%%

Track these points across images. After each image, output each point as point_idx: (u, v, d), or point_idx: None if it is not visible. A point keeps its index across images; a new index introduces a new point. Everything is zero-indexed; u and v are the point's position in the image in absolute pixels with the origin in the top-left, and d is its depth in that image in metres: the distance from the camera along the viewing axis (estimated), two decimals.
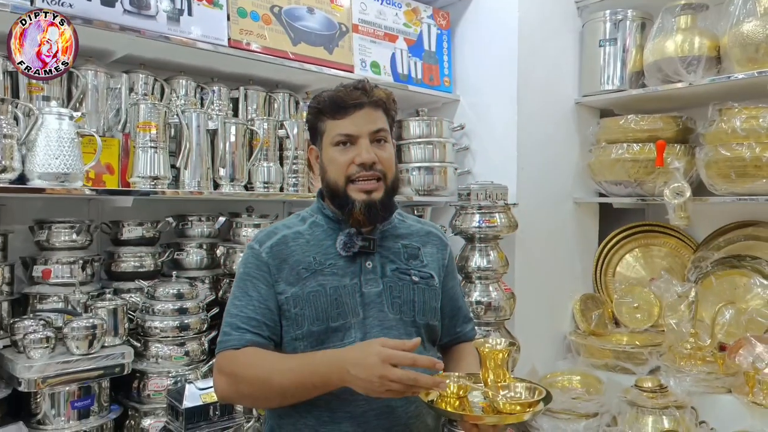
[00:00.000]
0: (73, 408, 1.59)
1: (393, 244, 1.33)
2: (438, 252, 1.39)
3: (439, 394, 1.11)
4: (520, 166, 2.43)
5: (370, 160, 1.22)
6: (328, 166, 1.26)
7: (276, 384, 1.14)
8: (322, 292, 1.23)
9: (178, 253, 2.06)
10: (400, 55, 2.45)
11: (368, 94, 1.24)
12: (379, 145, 1.25)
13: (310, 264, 1.25)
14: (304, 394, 1.14)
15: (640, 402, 1.98)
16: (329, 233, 1.29)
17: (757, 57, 2.09)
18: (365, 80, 1.27)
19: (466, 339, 1.45)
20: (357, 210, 1.22)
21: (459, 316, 1.44)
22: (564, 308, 2.65)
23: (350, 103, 1.23)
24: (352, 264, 1.27)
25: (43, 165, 1.55)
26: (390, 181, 1.26)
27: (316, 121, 1.29)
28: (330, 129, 1.25)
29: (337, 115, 1.23)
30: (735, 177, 2.12)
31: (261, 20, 2.03)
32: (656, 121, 2.39)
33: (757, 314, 2.19)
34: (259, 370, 1.16)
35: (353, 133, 1.23)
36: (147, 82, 1.95)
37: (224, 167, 1.97)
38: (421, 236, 1.39)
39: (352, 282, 1.25)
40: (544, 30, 2.53)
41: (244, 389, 1.17)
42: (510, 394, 1.09)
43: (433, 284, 1.34)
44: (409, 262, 1.32)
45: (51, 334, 1.57)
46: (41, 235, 1.77)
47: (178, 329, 1.79)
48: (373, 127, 1.24)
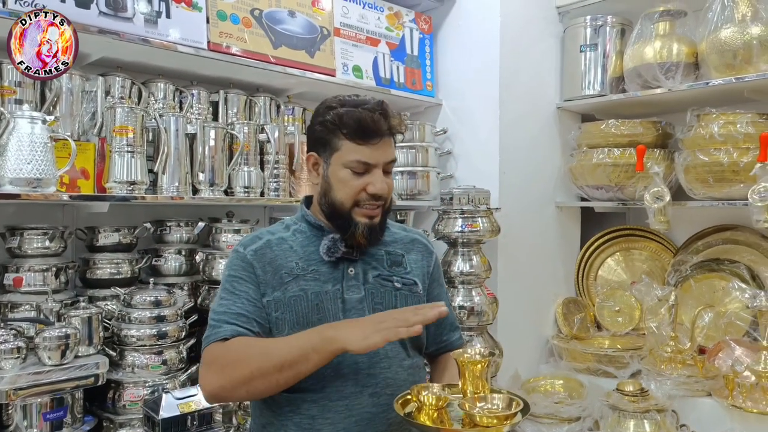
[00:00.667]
0: (45, 420, 1.55)
1: (376, 251, 1.33)
2: (423, 259, 1.39)
3: (417, 406, 1.10)
4: (502, 171, 2.44)
5: (383, 192, 1.24)
6: (336, 185, 1.25)
7: (275, 356, 1.10)
8: (303, 297, 1.23)
9: (156, 259, 2.02)
10: (382, 59, 2.44)
11: (390, 123, 1.25)
12: (387, 175, 1.27)
13: (292, 269, 1.25)
14: (302, 363, 1.09)
15: (621, 406, 1.98)
16: (312, 239, 1.30)
17: (734, 63, 2.12)
18: (383, 103, 1.26)
19: (453, 348, 1.43)
20: (359, 233, 1.25)
21: (445, 324, 1.43)
22: (546, 312, 2.66)
23: (375, 131, 1.22)
24: (335, 270, 1.27)
25: (14, 170, 1.51)
26: (387, 205, 1.30)
27: (331, 136, 1.25)
28: (347, 151, 1.23)
29: (358, 139, 1.22)
30: (713, 182, 2.14)
31: (241, 23, 2.01)
32: (636, 126, 2.42)
33: (735, 317, 2.22)
34: (254, 349, 1.13)
35: (371, 162, 1.24)
36: (124, 85, 1.91)
37: (203, 172, 1.94)
38: (406, 243, 1.39)
39: (334, 288, 1.25)
40: (526, 35, 2.54)
41: (238, 373, 1.11)
42: (487, 405, 1.08)
43: (417, 291, 1.33)
44: (392, 269, 1.32)
45: (22, 344, 1.53)
46: (13, 242, 1.72)
47: (156, 337, 1.75)
48: (388, 159, 1.26)
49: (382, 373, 1.23)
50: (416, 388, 1.12)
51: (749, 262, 2.31)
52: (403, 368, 1.28)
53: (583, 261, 2.76)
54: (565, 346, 2.49)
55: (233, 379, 1.11)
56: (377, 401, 1.22)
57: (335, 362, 1.19)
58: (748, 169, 2.02)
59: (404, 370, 1.28)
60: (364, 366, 1.22)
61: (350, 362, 1.21)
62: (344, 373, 1.21)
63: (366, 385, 1.21)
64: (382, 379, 1.23)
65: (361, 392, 1.21)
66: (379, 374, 1.23)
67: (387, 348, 1.24)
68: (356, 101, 1.26)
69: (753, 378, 1.91)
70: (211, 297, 1.99)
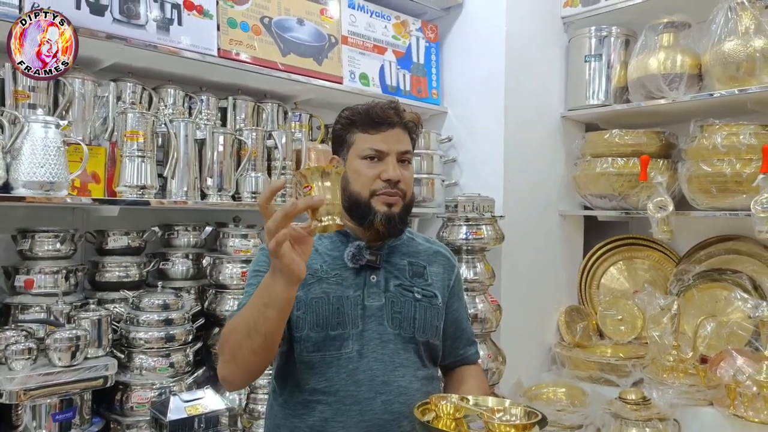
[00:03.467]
0: (54, 420, 1.56)
1: (399, 261, 1.35)
2: (444, 272, 1.41)
3: (435, 414, 1.11)
4: (506, 179, 2.45)
5: (396, 178, 1.26)
6: (353, 177, 1.28)
7: (241, 325, 1.10)
8: (324, 300, 1.25)
9: (163, 263, 2.04)
10: (388, 67, 2.47)
11: (400, 114, 1.30)
12: (404, 166, 1.30)
13: (316, 271, 1.27)
14: (263, 321, 1.07)
15: (623, 414, 1.99)
16: (337, 244, 1.32)
17: (737, 75, 2.14)
18: (396, 101, 1.33)
19: (469, 362, 1.46)
20: (378, 221, 1.26)
21: (462, 338, 1.45)
22: (549, 320, 2.67)
23: (385, 120, 1.27)
24: (357, 276, 1.29)
25: (27, 173, 1.53)
26: (408, 198, 1.31)
27: (346, 132, 1.31)
28: (360, 142, 1.28)
29: (370, 129, 1.27)
30: (716, 192, 2.16)
31: (251, 30, 2.04)
32: (640, 136, 2.44)
33: (737, 327, 2.23)
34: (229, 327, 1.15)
35: (383, 150, 1.27)
36: (135, 90, 1.94)
37: (212, 177, 1.97)
38: (429, 255, 1.41)
39: (355, 294, 1.27)
40: (532, 44, 2.57)
41: (226, 354, 1.14)
42: (506, 417, 1.09)
43: (436, 303, 1.35)
44: (413, 280, 1.34)
45: (33, 346, 1.54)
46: (24, 244, 1.75)
47: (163, 340, 1.77)
48: (402, 148, 1.29)
49: (396, 381, 1.25)
50: (435, 398, 1.13)
51: (751, 272, 2.32)
52: (417, 378, 1.29)
53: (586, 269, 2.78)
54: (567, 354, 2.50)
55: (225, 361, 1.15)
56: (389, 408, 1.23)
57: (351, 367, 1.22)
58: (751, 180, 2.04)
59: (418, 380, 1.29)
60: (380, 373, 1.24)
61: (366, 368, 1.23)
62: (359, 378, 1.23)
63: (380, 392, 1.23)
64: (396, 387, 1.25)
65: (375, 398, 1.22)
66: (394, 382, 1.25)
67: (403, 357, 1.27)
68: (370, 102, 1.32)
69: (755, 388, 1.92)
70: (217, 301, 2.01)
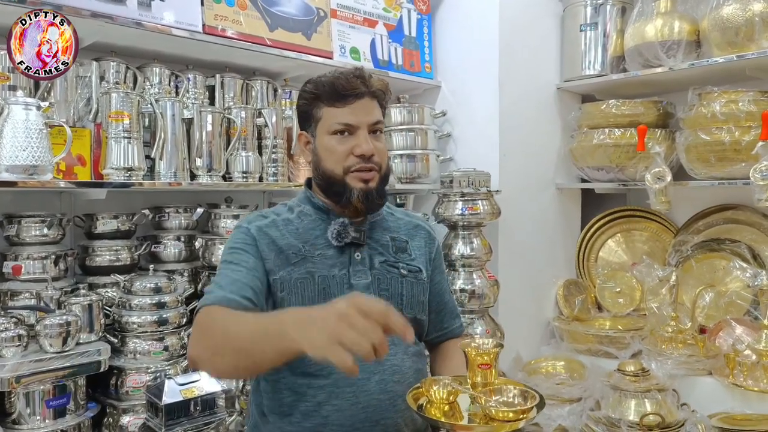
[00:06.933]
0: (48, 407, 1.55)
1: (381, 236, 1.31)
2: (426, 246, 1.38)
3: (428, 399, 1.09)
4: (502, 153, 2.42)
5: (370, 152, 1.21)
6: (324, 154, 1.24)
7: (233, 333, 1.01)
8: (310, 280, 1.21)
9: (155, 245, 2.01)
10: (379, 40, 2.41)
11: (367, 83, 1.23)
12: (375, 137, 1.25)
13: (299, 250, 1.23)
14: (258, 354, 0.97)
15: (622, 386, 1.99)
16: (318, 223, 1.28)
17: (736, 41, 2.09)
18: (362, 68, 1.26)
19: (454, 335, 1.44)
20: (356, 198, 1.21)
21: (446, 311, 1.42)
22: (547, 294, 2.66)
23: (351, 91, 1.21)
24: (342, 255, 1.25)
25: (10, 157, 1.49)
26: (383, 171, 1.26)
27: (311, 107, 1.26)
28: (327, 116, 1.23)
29: (337, 102, 1.21)
30: (714, 161, 2.13)
31: (236, 5, 1.98)
32: (637, 106, 2.39)
33: (736, 297, 2.22)
34: (220, 321, 1.05)
35: (353, 123, 1.21)
36: (119, 70, 1.88)
37: (201, 157, 1.93)
38: (409, 229, 1.38)
39: (341, 273, 1.24)
40: (526, 14, 2.51)
41: (205, 344, 1.05)
42: (502, 398, 1.06)
43: (421, 278, 1.32)
44: (398, 255, 1.31)
45: (23, 332, 1.52)
46: (11, 230, 1.71)
47: (157, 324, 1.75)
48: (372, 119, 1.23)
49: (388, 359, 1.22)
50: (427, 382, 1.10)
51: (750, 241, 2.30)
52: (408, 355, 1.27)
53: (584, 242, 2.76)
54: (566, 328, 2.50)
55: (204, 348, 1.06)
56: (384, 388, 1.21)
57: None
58: (750, 148, 2.00)
59: (409, 357, 1.27)
60: None
61: None
62: None
63: (374, 372, 1.20)
64: (389, 366, 1.22)
65: (369, 379, 1.20)
66: (386, 360, 1.22)
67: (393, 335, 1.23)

%%

Directions for this task >>
Using the records above, set down exactly the lines from the one with "16: (329, 233, 1.29)" through the one with "48: (373, 127, 1.24)", inclusive, and nothing more.

Expected output >>
16: (329, 233, 1.29)
17: (757, 57, 2.09)
18: (365, 80, 1.27)
19: (466, 339, 1.45)
20: (357, 210, 1.22)
21: (459, 316, 1.44)
22: (564, 308, 2.65)
23: (350, 103, 1.23)
24: (352, 264, 1.27)
25: (43, 165, 1.55)
26: (390, 181, 1.26)
27: (316, 121, 1.29)
28: (330, 129, 1.25)
29: (337, 115, 1.23)
30: (735, 177, 2.12)
31: (261, 20, 2.03)
32: (656, 121, 2.39)
33: (757, 314, 2.19)
34: (259, 370, 1.16)
35: (353, 133, 1.23)
36: (147, 82, 1.95)
37: (224, 167, 1.97)
38: (421, 236, 1.39)
39: (352, 282, 1.25)
40: (544, 30, 2.53)
41: (244, 389, 1.17)
42: (510, 394, 1.09)
43: (433, 284, 1.34)
44: (409, 262, 1.32)
45: (51, 334, 1.57)
46: (41, 235, 1.77)
47: (178, 329, 1.79)
48: (373, 127, 1.24)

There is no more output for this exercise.